→ Job a:
In the records, rewrite the span from the line containing "Function | New Location |" to the line containing "## Constants Map", inclusive, as a numbered list, leaving out blank lines.
[Text block Boundary: Start]
Modern mines put ESG at the forefront

Ben Lepley is a Mining ESG (Environmental, Social and Governance) Consultant at SLR Consulting who, until recently, was in a similar role at SRK Consulting for about 2 years. Prior to that, he spent over a decade of his career (also at SRK) working on exploration and mining projects modelling mineral deposits across the globe in Europe, Africa, and Asia. Feeling the need for a change and as an environmentally conscious person, Ben leapt at the opportunity to work with SRK’s ESG team.

SRK’s ESG team was made up of 10 individuals from a variety of different backgrounds working with mining companies worldwide, dominantly in West Africa, Northern Europe, Kazakhstan and the Middle East, to complete technical environmental, and social studies and to assist in the development of ESG strategies.

ESG issues have become the number one focus for mining investors, so Ben also spends time working for mining companies and financial institutions to help them assess companies and projects.

Back to school

To switch from geology to ESG, Ben has successfully navigated a steep learning curve, combining learning on the job with courses to augment his technical understanding of mining projects with specific ESG knowledge. He also credits the built-in understanding he already had from his experience doing geological assessments of projects – there is a lot that geologists absorb about the environment and social situation (or context) from the time they spend at the site and in the local area.

In terms of formal training, he first completed an Environmental Management Systems (EMS) course to learn ISO 14,001 processes and to understand legislation relating to ESG, including a whole new language, “legalese”. After that, he took a course in environmental impact assessment.

For his wide-ranging, on-the-job learning, he credits senior members of the SRK team, particularly Jane Joughin, who he refers to as “a fountain of knowledge.” Ben said that she calls herself the “fire hydrant” because there's so much information that comes streaming out and those around her need to work to catch it all. “Working closely with Jane, in the same room much of the time, I’ve been able to absorb so much of her knowledge and experience. It’s been a huge benefit to my career,” Ben commented.

Ben is looking forward to the opportunity to learn from SLR’s extensive ESG team, which assists clients across multiple sectors and jurisdictions including mining, infrastructure and energy projects.
[Text block Boundary: End]
[Extracted entries Boundary: Start]
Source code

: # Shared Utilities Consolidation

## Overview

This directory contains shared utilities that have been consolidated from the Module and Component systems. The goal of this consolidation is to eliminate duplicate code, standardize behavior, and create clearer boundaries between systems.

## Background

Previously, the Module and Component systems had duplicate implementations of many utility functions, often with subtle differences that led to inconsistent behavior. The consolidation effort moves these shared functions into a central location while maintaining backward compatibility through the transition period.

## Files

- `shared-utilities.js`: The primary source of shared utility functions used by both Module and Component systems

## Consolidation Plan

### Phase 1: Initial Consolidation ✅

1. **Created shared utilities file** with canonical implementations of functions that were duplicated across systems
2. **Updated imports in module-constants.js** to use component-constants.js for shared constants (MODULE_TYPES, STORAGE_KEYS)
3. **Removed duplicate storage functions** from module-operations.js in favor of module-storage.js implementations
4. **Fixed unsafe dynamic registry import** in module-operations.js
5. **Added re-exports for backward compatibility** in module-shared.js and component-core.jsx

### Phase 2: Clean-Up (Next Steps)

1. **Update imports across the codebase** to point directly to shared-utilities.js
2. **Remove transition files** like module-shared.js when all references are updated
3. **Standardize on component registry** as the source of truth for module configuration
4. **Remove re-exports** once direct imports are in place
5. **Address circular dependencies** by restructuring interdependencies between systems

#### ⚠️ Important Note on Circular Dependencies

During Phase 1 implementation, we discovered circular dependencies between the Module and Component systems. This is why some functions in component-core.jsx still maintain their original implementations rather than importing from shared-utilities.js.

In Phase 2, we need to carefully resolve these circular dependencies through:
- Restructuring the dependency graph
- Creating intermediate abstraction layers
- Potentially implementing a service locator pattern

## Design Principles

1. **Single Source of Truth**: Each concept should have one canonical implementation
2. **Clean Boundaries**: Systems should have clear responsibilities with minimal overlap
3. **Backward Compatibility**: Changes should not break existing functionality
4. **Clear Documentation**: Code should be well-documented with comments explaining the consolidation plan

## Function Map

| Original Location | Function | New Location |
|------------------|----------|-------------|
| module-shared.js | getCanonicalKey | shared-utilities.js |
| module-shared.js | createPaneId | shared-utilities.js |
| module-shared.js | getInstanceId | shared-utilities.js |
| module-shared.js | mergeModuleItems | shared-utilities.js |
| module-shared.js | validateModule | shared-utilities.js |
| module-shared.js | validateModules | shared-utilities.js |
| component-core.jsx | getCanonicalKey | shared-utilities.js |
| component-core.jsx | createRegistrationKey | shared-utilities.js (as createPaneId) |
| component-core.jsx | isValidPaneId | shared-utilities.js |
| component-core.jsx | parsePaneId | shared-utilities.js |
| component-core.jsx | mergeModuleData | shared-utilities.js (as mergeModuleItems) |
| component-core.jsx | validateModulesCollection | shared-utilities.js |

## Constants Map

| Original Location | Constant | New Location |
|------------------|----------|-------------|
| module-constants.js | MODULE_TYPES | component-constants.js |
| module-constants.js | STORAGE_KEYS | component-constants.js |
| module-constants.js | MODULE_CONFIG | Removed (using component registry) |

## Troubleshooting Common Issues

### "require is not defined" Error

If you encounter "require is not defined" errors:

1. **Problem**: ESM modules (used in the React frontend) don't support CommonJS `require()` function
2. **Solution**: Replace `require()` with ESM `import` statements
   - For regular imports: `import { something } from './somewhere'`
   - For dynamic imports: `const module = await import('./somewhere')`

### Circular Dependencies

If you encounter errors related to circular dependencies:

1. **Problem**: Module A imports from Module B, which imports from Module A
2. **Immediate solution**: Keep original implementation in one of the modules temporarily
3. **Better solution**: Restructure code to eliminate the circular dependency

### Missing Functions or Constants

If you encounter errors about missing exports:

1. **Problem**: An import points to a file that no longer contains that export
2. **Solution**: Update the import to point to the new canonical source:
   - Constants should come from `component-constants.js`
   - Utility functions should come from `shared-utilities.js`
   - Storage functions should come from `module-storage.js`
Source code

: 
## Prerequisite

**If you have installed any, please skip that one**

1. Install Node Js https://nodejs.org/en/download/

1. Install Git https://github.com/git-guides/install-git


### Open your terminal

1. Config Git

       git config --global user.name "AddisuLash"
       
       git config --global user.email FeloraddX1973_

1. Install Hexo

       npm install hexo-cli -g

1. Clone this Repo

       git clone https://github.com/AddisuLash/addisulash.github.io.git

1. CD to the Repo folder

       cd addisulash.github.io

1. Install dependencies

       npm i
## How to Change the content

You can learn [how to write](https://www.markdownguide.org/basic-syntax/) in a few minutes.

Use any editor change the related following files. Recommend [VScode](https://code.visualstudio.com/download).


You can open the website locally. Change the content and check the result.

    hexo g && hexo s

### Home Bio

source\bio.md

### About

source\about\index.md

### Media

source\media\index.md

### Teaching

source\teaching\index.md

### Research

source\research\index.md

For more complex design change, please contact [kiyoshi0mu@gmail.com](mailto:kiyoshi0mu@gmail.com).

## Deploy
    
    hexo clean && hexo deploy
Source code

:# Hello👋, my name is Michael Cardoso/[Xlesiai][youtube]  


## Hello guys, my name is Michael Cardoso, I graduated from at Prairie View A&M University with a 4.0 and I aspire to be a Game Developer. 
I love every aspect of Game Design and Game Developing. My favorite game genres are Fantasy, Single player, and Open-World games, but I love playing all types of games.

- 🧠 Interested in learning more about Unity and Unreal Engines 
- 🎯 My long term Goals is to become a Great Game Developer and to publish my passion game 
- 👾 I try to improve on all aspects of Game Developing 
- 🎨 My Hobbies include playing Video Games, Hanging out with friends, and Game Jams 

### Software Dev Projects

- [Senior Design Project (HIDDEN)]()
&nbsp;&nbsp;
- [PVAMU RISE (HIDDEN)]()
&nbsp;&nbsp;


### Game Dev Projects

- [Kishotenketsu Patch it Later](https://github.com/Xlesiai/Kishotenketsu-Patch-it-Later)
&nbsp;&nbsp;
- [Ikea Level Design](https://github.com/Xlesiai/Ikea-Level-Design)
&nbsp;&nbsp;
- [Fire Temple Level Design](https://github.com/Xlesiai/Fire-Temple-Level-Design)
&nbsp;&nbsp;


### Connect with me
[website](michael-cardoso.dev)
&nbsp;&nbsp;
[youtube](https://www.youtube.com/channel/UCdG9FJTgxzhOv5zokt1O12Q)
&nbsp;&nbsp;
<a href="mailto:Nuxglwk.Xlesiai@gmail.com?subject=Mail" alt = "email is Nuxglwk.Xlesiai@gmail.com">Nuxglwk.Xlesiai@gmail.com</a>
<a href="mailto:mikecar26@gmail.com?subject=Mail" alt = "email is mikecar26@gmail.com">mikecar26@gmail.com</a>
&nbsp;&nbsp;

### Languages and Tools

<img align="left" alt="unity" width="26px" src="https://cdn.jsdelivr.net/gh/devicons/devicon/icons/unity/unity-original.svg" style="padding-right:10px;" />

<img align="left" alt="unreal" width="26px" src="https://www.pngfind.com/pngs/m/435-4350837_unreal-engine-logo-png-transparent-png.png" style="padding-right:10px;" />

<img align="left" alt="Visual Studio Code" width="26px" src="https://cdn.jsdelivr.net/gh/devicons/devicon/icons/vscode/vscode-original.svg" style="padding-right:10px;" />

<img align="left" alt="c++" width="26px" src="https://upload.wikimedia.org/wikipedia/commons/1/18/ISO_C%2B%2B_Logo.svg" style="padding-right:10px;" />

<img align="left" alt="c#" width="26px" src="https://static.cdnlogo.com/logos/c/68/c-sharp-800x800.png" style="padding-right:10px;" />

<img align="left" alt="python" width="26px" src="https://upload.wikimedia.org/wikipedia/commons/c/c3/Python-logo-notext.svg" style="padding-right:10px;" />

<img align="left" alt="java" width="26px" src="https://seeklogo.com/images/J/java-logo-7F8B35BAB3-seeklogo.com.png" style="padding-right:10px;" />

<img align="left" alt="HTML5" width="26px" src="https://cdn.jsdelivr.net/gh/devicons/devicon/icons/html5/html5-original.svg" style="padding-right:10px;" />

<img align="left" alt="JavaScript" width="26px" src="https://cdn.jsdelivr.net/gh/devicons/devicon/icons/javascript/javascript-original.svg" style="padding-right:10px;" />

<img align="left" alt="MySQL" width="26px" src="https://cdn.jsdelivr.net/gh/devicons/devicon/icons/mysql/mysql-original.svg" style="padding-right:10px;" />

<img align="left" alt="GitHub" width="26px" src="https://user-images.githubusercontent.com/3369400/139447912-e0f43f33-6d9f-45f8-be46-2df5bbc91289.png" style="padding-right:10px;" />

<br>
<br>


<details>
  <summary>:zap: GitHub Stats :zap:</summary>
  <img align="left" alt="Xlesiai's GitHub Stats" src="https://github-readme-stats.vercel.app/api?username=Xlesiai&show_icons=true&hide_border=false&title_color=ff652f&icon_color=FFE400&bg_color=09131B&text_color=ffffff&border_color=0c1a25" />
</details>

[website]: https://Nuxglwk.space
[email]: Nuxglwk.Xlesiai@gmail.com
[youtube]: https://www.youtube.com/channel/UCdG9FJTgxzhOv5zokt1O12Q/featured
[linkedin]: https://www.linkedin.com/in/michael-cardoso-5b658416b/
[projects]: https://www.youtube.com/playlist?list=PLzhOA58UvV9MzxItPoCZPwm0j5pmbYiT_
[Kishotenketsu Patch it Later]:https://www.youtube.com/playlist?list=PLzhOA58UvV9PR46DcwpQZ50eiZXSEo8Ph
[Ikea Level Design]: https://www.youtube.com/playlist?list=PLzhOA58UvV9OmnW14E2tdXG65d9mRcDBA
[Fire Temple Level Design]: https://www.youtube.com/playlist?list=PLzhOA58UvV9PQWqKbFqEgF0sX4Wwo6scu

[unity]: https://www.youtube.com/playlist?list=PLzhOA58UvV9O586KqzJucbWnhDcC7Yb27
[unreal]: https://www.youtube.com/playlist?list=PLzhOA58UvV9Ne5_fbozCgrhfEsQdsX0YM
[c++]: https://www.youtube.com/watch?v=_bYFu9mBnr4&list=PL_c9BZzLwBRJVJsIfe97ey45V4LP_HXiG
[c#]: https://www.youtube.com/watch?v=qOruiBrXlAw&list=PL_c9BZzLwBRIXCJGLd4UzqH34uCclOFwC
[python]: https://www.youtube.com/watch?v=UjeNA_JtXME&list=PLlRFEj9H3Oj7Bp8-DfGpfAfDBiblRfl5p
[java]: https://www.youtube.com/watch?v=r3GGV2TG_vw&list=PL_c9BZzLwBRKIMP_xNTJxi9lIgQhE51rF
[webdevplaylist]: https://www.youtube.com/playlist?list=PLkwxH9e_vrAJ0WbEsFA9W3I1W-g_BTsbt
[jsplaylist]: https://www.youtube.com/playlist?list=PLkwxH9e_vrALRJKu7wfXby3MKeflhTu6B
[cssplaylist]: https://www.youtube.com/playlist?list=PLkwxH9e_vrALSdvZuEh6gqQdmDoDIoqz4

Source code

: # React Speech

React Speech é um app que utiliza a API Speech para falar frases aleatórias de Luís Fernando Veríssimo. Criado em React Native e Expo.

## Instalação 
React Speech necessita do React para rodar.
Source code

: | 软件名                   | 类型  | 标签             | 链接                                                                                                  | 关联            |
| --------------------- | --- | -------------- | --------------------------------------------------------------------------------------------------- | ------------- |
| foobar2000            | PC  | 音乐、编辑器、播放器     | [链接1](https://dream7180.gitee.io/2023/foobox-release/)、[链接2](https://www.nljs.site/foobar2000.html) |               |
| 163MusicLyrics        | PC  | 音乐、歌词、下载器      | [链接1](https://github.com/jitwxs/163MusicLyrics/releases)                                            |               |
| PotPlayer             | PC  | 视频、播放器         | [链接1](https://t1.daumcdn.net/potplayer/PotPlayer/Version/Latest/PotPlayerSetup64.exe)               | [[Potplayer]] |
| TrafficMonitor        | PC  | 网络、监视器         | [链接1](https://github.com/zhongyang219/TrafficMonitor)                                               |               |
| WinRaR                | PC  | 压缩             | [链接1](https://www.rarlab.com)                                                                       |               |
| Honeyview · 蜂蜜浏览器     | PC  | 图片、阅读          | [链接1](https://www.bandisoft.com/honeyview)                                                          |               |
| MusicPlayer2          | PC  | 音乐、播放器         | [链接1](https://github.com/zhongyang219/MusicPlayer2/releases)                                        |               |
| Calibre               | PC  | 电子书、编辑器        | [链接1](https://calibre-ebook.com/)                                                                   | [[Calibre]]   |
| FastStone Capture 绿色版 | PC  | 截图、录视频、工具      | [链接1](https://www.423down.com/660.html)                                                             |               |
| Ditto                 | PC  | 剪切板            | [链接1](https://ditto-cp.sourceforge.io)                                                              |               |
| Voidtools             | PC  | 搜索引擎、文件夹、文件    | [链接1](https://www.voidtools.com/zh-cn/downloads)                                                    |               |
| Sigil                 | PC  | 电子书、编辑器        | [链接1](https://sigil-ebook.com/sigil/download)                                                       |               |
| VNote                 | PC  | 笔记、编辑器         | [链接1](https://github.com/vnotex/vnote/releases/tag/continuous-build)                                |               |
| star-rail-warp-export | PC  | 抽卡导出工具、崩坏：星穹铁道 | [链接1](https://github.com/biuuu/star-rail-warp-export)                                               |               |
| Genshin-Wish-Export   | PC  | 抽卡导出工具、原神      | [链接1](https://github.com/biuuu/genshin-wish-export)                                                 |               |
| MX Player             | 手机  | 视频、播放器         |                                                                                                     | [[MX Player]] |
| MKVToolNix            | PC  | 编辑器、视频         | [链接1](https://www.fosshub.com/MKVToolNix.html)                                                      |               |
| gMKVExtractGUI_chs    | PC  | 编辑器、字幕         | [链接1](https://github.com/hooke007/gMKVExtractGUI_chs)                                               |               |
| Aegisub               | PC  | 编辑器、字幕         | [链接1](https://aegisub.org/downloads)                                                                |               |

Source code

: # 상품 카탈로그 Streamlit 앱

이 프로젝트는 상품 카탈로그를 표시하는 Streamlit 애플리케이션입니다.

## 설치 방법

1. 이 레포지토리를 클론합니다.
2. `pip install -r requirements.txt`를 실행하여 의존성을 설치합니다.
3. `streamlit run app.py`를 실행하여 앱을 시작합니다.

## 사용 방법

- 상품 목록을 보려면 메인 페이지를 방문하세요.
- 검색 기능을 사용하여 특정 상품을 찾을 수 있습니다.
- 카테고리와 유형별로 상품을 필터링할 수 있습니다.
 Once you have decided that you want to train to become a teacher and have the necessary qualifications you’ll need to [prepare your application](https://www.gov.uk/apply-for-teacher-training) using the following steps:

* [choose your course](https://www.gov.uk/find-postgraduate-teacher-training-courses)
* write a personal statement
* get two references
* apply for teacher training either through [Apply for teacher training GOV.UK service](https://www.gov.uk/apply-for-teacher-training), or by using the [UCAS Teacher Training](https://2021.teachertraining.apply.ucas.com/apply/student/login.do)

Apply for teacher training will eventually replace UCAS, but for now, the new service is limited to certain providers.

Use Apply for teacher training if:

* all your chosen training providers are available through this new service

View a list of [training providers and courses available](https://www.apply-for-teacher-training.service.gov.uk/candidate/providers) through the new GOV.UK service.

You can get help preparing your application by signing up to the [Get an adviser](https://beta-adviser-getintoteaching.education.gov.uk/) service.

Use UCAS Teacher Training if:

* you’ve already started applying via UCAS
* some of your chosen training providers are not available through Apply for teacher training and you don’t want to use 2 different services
[Extracted entries Boundary: End]
→ Job b:
Answer these from the article on ESG in modern mines:
(i) How many individuals made up SRK's ESG team?
(ii) Which course did Ben complete first in his formal training?
(iii) What does Jane Joughin call herself?

→ Written solution a:
1. | Original Location | Function | New Location |
2. |------------------|----------|-------------|
3. | module-shared.js | getCanonicalKey | shared-utilities.js |
4. | module-shared.js | createPaneId | shared-utilities.js |
5. | module-shared.js | getInstanceId | shared-utilities.js |
6. | module-shared.js | mergeModuleItems | shared-utilities.js |
7. | module-shared.js | validateModule | shared-utilities.js |
8. | module-shared.js | validateModules | shared-utilities.js |
9. | component-core.jsx | getCanonicalKey | shared-utilities.js |
10. | component-core.jsx | createRegistrationKey | shared-utilities.js (as createPaneId) |
11. | component-core.jsx | isValidPaneId | shared-utilities.js |
12. | component-core.jsx | parsePaneId | shared-utilities.js |
13. | component-core.jsx | mergeModuleData | shared-utilities.js (as mergeModuleItems) |
14. | component-core.jsx | validateModulesCollection | shared-utilities.js |
15. ## Constants Map

→ Written solution b:
(i) 10 individuals.
(ii) An Environmental Management Systems (EMS) course.
(iii) The "fire hydrant."